--- Text passage Enclosed Below ---
Lumps can come to the neck out of various sources. Some of these may be serious while others are not worth worrying about. This article explores the major causes of lumps on the right side of the neck:
Lump On Right Side of Neck- Causes
Congenital lumps usually arise from errors in the development of the neck during the fetal stage.
When vertebrates are at their earliest phaseof formation, fish, humans, and most other animals look pretty much the same in terms of cellular composition.The human at this period has both structures required to form the normal breathing channels as well as tissues that aquatic animals use to form gills. DNA codes then pick out the structures needed for human neck and facilitate disposal of the rest.
In some people however, even though the unused cells don’t develop to gills, their disposal doesn’t occur, hence they remain in the neck region and occupy space. The size of the lump in this case will depend on the amount of fluid that occupies tissues formed by these extra cells.
Similarly, there is a tube known as thyroglossal duct that, during the time when a fetus is developing, connects the thyroid glands to the tongue. At some point, this duct normally disappears, but is can also remainopen and fill up with fluids.
In both cases above, lumps usually appear at childhood and the person grows up used to them. There are a few cases however when these tissues stay out of sight, only to gain prominence at adulthood.
Enlarged lymph nodes
The lymphatic system is like the body’s defense station. It not only works round the clock to secure the body from entry of bacteria, viruses, molds and other pathogens, but also launches battles against these when they get their way into the body.
When the lymphatic system is active beyond its normal capacity, the thyroid glands becomes inflamed. This usually happens during serious infections that cause pathogens to overcrowd in the neck region.
While common infections like flu may lead to such a situation, especially in immunosuppressed individuals, swelling more common with Tuberculosis bacteria and HIV/AIDS virus. Most practitioners will recommend that a patient takes tests for these two conditions when they report sudden growth of lumps on the neck.
A painless, tough lump on the throat may be a malignant tumor. In some people, the cancer of the throat may remain dormant for years, so it is easy to dismiss tumors as just another lump. The cancer may also proceed unnoticed and only start causing discomforts when it is already serious.
Good news is most throat cancers are easily treatable at their early stages. Ignoring them however can lead to complications in future that make the situation more difficult to handle.
--- End of Enclosed Text passage ---
--- Records supplied Enclosed Below ---
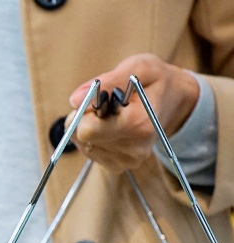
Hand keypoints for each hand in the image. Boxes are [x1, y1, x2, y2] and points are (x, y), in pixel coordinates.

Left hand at [66, 53, 199, 171]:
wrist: (175, 102)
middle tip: (106, 105)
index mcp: (138, 124)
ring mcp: (126, 160)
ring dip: (90, 126)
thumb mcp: (138, 68)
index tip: (101, 98)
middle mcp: (133, 149)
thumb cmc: (155, 81)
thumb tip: (75, 99)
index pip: (87, 129)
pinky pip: (88, 151)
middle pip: (81, 137)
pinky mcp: (118, 166)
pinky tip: (110, 127)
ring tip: (111, 115)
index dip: (86, 111)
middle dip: (85, 117)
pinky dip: (93, 137)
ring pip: (82, 144)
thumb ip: (107, 81)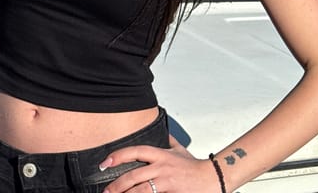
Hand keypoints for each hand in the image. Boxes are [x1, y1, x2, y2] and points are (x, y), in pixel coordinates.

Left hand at [99, 136, 218, 192]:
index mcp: (161, 154)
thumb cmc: (194, 166)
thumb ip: (167, 140)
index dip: (119, 155)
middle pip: (134, 175)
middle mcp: (162, 167)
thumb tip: (161, 130)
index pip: (136, 151)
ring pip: (141, 190)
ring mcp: (166, 182)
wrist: (213, 178)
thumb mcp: (179, 149)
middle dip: (117, 184)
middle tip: (105, 191)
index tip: (105, 162)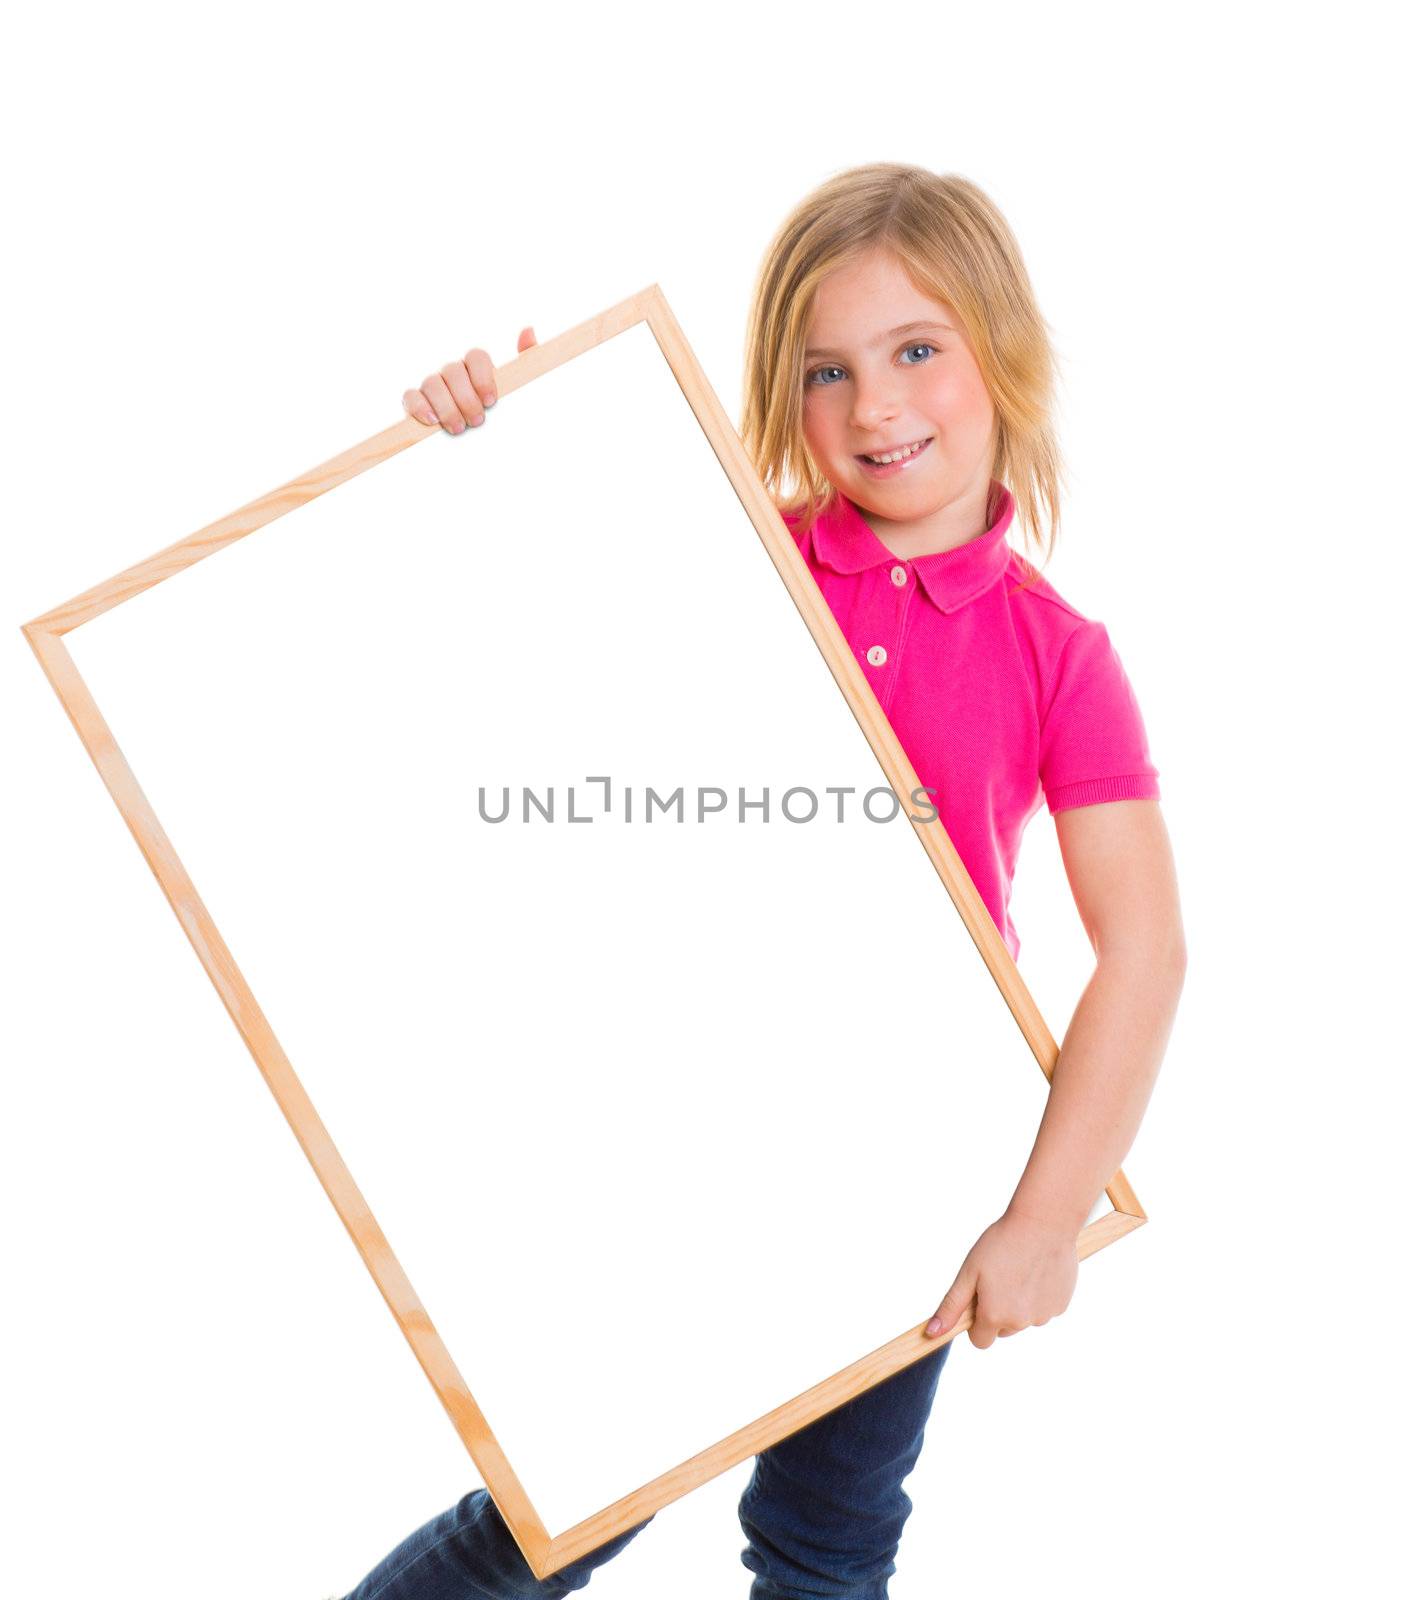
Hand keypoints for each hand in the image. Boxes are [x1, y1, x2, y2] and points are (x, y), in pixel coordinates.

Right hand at [403, 326, 537, 433]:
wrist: (490, 446)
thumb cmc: (502, 416)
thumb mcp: (520, 391)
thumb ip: (526, 360)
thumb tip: (528, 331)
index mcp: (476, 368)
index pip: (476, 356)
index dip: (482, 377)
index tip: (491, 401)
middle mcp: (453, 373)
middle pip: (453, 371)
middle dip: (465, 398)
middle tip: (478, 421)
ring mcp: (433, 386)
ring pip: (432, 383)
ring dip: (446, 406)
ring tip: (458, 428)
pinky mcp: (417, 403)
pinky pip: (411, 396)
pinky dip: (420, 406)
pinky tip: (432, 421)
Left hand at [924, 1207, 1078, 1348]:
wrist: (1044, 1223)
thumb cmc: (1002, 1243)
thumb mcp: (969, 1272)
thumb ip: (951, 1306)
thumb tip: (932, 1333)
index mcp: (995, 1316)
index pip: (980, 1341)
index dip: (975, 1321)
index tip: (979, 1298)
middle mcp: (1020, 1322)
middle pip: (1002, 1329)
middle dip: (998, 1310)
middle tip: (999, 1278)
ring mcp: (1044, 1316)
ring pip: (1024, 1318)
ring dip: (1019, 1303)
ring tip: (1019, 1269)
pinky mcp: (1060, 1305)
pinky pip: (1043, 1308)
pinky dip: (1038, 1295)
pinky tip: (1037, 1269)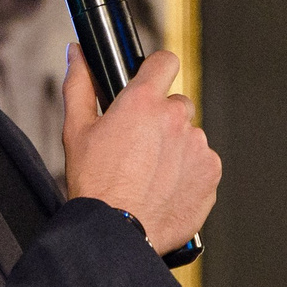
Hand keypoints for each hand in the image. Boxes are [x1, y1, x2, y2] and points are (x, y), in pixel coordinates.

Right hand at [60, 45, 219, 252]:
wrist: (116, 232)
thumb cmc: (95, 184)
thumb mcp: (76, 130)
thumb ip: (79, 84)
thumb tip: (76, 54)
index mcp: (144, 102)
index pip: (165, 61)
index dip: (157, 70)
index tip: (151, 82)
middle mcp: (176, 119)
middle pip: (177, 104)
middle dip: (161, 120)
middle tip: (139, 146)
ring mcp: (198, 146)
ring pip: (189, 137)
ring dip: (175, 149)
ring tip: (150, 174)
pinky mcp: (211, 173)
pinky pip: (202, 164)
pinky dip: (188, 173)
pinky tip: (164, 188)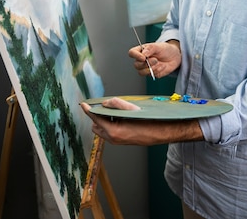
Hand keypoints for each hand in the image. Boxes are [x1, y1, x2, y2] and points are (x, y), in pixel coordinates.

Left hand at [79, 100, 201, 144]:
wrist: (163, 132)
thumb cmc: (150, 120)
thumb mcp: (133, 109)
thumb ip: (116, 105)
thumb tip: (105, 104)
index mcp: (114, 131)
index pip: (96, 118)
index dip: (88, 110)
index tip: (83, 104)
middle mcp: (114, 138)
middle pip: (96, 125)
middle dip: (97, 115)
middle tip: (104, 105)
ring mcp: (117, 141)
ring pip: (102, 129)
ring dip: (104, 119)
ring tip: (115, 111)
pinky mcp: (122, 140)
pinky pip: (110, 132)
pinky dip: (110, 123)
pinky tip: (120, 116)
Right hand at [128, 40, 180, 78]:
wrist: (175, 56)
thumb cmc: (165, 49)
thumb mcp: (158, 46)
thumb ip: (150, 48)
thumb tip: (143, 53)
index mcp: (141, 51)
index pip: (132, 53)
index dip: (135, 56)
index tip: (143, 57)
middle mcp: (142, 60)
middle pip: (136, 65)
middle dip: (146, 64)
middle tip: (155, 60)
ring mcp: (146, 68)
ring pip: (141, 72)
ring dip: (151, 69)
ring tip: (159, 63)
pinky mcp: (152, 73)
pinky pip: (151, 75)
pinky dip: (158, 70)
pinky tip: (163, 66)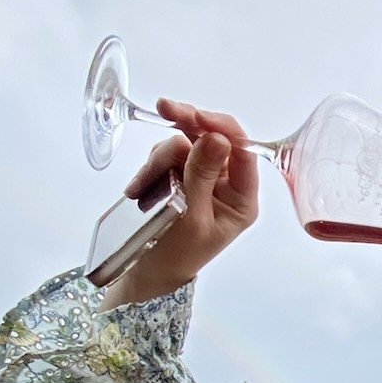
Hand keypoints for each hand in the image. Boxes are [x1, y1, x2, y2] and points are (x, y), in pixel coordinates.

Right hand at [99, 100, 259, 308]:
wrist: (145, 274)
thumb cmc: (175, 255)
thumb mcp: (191, 218)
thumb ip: (202, 176)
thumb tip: (218, 139)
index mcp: (242, 199)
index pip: (242, 150)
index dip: (221, 127)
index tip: (196, 116)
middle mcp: (225, 184)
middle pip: (213, 136)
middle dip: (188, 126)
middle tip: (164, 108)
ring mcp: (200, 177)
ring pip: (185, 141)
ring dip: (161, 156)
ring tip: (142, 187)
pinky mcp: (178, 176)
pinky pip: (166, 154)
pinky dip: (151, 165)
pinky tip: (139, 188)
--- End of Enclosed Records supplied ---
Assigned task 1
How would you translate this sentence from the neck lump article into Spanish: "Congenital lumps usually arise from errors in the development of the neck during the fetal stage."?
Assigned task 2
Rewrite the part of the neck lump article that opens with the words containing "Similarly, there is" and closes with "into the body.", swapping "lymphatic system" for "immune system".
Assigned task 3
In the neck lump article, what does the thyroglossal duct connect while a fetus is developing?

Output 1
Los bultos congénitos suelen surgir de errores en el desarrollo del cuello durante la etapa fetal.

Output 2
Similarly, there is a tube known as thyroglossal duct that, during the time when a fetus is developing, connects the thyroid glands to the tongue. At some point, this duct normally disappears, but is can also remainopen and fill up with fluids.
In both cases above, lumps usually appear at childhood and the person grows up used to them. There are a few cases however when these tissues stay out of sight, only to gain prominence at adulthood.
Enlarged lymph nodes
The immune system is like the body’s defense station. It not only works round the clock to secure the body from entry of bacteria, viruses, molds and other pathogens, but also launches battles against these when they get their way into the body.

Output 3
It connects the thyroid glands to the tongue.